Red Hat Bugzilla – Bug 226866
Forced to log in twice when there is no prior session for the client
Last modified: 2007-04-18 13:59:09 EDT
Description of problem:
"The first time I try to login to RHN using the corporate account it always
fails without comment quickly returning me to the login screen. This happens
from multiple networks and with both seamonkey and firefox. The second time I
login always works fine and subsequent relogins during the day also work fine."
"This behavior also began with the last RHN update [mo note: this text is from
20-Nov] but I didn't report it right away thinking I may have mistyped my
credentials. I've done it often enough with enough care now that I'm sure
something other than me is causing the problem."
Version-Release number of selected component (if applicable):
4.15 was released 7 Nov 2006
4.16 was released 28 Nov 2006
It seems this issue started with the 4.15 release, but is still present in 4.16.
Immediately after login when a user is sent to YourRhn.do, there are a number of
queries that run. Some of these queries may not scale well for customers such as
Iowa State due to the volume of systems that they have. With all of the queries
that I have seen, we do not not limit or page the result set before it is sent
back from the database. I suspect this to be the case as well for the queries on
YourRhn.do. There needs to be some further analysis to determine which if any of
these queries is in fact creating a bottleneck.
I'm not sure if this work will make it into the 5.0 release. I will find out and
update the bug report.
After some discussion and clarification, I found that the issue he is not
performance related as described in comment #1. I was informed from the customer
that the problems only seems to manifest itself during the first login attempt
of the day. Customer agreed not to log in this morning so that I could make the
first login attempt to try and reproduce the bug. I logged in at 7:15 am without
any problems. Need to further investigate potential client-side issues.
Testing again this morning after your login worked, mine failed again. Here is
more bad news about this. The URL I try to login at is
After the failed attempt I see the following URL in my browser
where the XXXXXXXXXX is my password and the YYYYYYYYYY is my account name. I can
confirm from this that I am indeed correctly typing my password but I would
prefer it not be exposed in plaintext in the URL in my browser.

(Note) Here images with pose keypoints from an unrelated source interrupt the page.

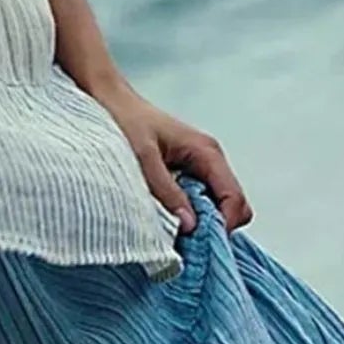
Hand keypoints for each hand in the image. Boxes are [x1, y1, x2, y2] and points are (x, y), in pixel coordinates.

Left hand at [90, 74, 251, 233]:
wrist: (109, 100)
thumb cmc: (125, 121)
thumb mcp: (143, 159)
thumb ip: (167, 191)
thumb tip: (190, 225)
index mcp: (207, 153)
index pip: (235, 198)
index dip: (223, 225)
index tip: (197, 243)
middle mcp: (209, 160)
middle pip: (234, 205)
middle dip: (215, 226)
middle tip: (184, 239)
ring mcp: (199, 168)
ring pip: (217, 206)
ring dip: (200, 222)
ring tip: (171, 228)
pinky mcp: (185, 174)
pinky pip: (199, 202)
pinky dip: (188, 215)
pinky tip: (166, 217)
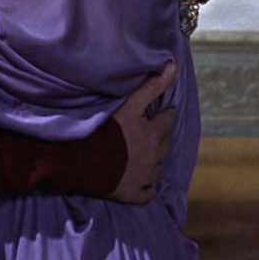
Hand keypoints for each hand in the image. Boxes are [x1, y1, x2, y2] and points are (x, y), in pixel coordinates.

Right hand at [108, 62, 177, 204]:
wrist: (84, 162)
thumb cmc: (107, 131)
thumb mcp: (129, 106)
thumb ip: (151, 87)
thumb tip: (174, 66)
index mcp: (155, 135)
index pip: (168, 120)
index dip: (165, 115)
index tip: (162, 112)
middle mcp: (155, 156)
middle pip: (164, 145)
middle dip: (160, 138)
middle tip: (149, 133)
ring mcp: (145, 177)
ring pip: (156, 169)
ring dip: (152, 162)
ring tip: (141, 156)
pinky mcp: (133, 193)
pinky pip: (147, 193)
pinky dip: (146, 187)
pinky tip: (141, 183)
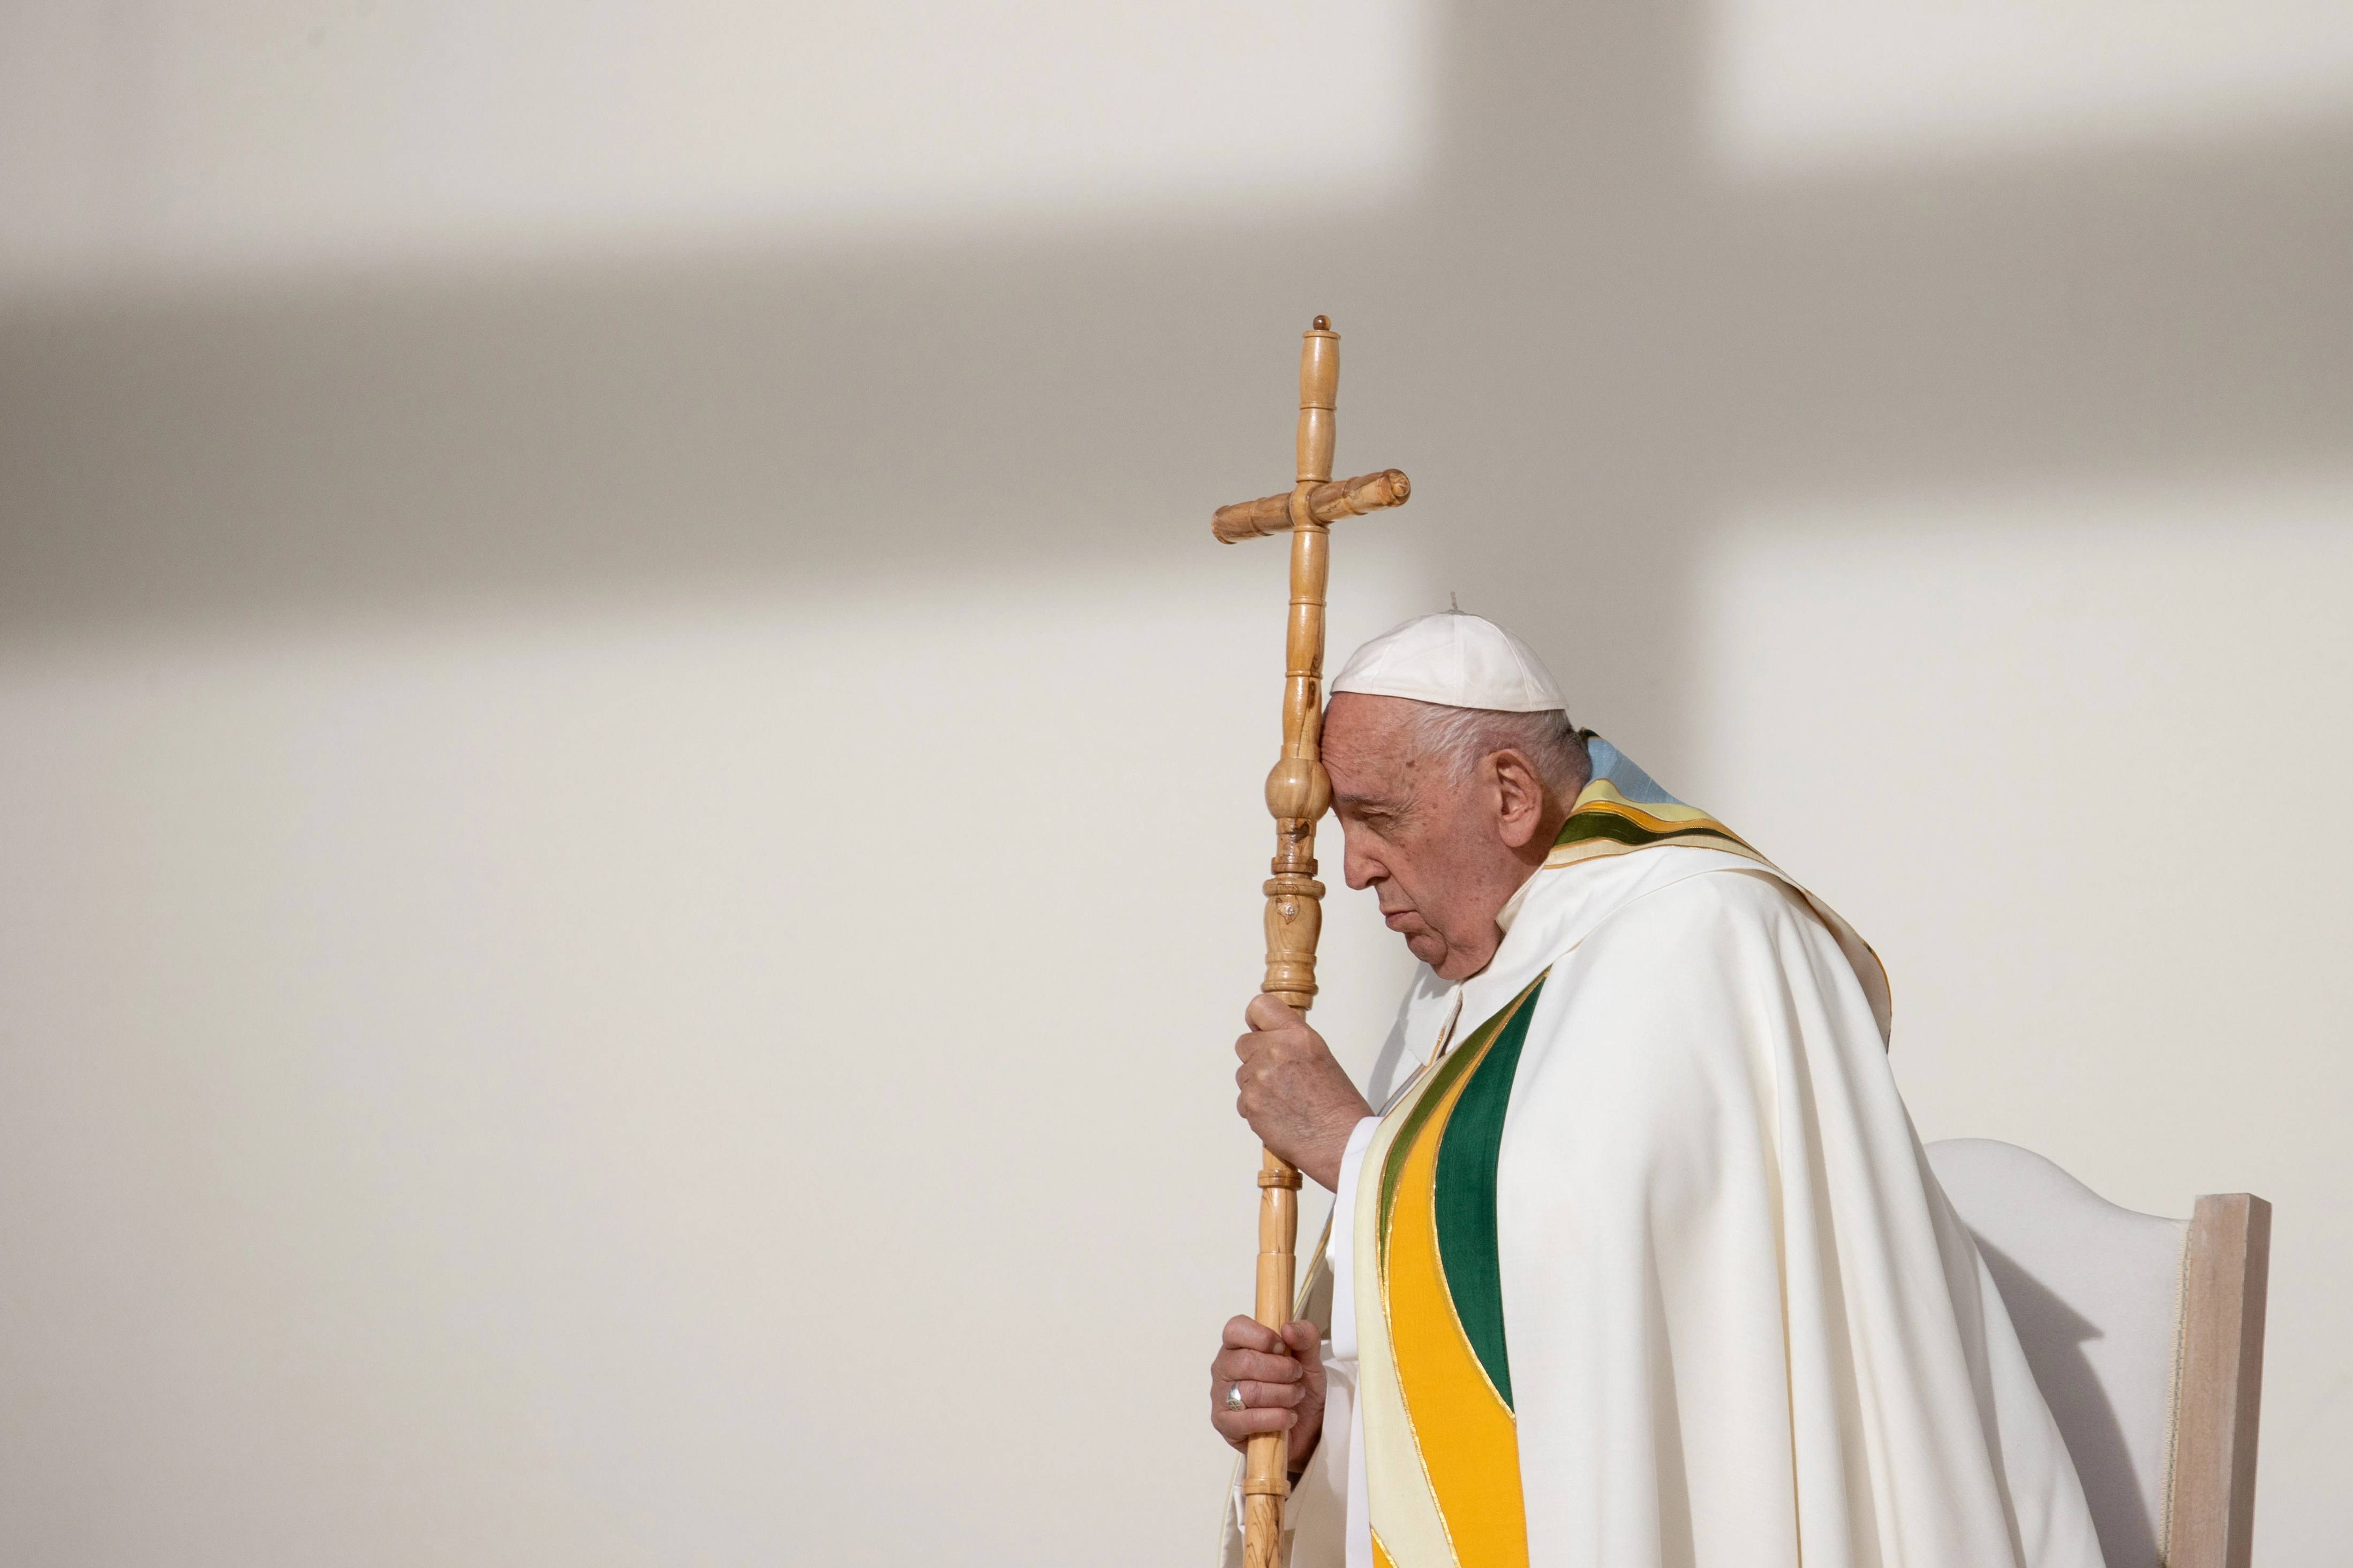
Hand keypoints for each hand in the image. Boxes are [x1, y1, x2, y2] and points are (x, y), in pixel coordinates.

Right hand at [1209, 1316, 1325, 1467]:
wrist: (1305, 1426)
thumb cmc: (1299, 1387)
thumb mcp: (1310, 1357)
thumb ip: (1305, 1335)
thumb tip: (1287, 1328)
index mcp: (1238, 1345)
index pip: (1235, 1329)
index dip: (1262, 1336)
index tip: (1282, 1347)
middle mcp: (1224, 1368)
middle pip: (1246, 1362)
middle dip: (1281, 1370)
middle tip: (1296, 1376)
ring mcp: (1221, 1397)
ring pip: (1250, 1392)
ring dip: (1283, 1395)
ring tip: (1295, 1397)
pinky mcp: (1225, 1424)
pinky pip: (1248, 1420)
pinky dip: (1275, 1418)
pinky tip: (1287, 1417)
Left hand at [1235, 995, 1371, 1190]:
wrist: (1342, 1142)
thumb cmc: (1339, 1106)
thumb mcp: (1320, 1056)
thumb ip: (1291, 1043)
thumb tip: (1268, 1040)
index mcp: (1297, 1036)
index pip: (1259, 1007)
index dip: (1257, 1021)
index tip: (1259, 1030)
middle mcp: (1275, 1051)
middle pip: (1244, 1043)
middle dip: (1256, 1057)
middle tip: (1279, 1076)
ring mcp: (1259, 1078)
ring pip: (1243, 1074)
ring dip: (1257, 1085)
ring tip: (1286, 1100)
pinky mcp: (1250, 1104)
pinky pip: (1243, 1100)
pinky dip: (1257, 1108)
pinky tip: (1280, 1115)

I have been able to consistently reproduce the reported behavior with the
1) Go to https://rhn.redhat.com
2) Clear your browser cookies
3) Enter your username/password and submit the login form
This bring me immediately back to the login page and URL in the address looks like,
where <username> and <password> are the username and password I entered into the
login form. I have reproduced this in webdev as well as in prod with multiple
Note that the steps described deviate slightly from those taken by the customer
to produce the bug. The customer's browser preferences are set to only retain
cookies for the duration of the current browser session. And the behavior
encountered by the customer occurs during first login of the day, after closing
out his browser the night before.
Created attachment 148548 [details]
Failed login headers beginning with POST
I don't know if this one is helpful but I'm hoping. It did not occur in the
normal way this happens to me exactly, but does begin with the POST (which I
think was desired?).
this is related to sso bug 229385.
as a quick update, a fix for this bug is currently aligned to the rhn 5.01
release; the fix for related bug 229385 is currently aligned to the wsd 231
release (~time of rhel 5's release).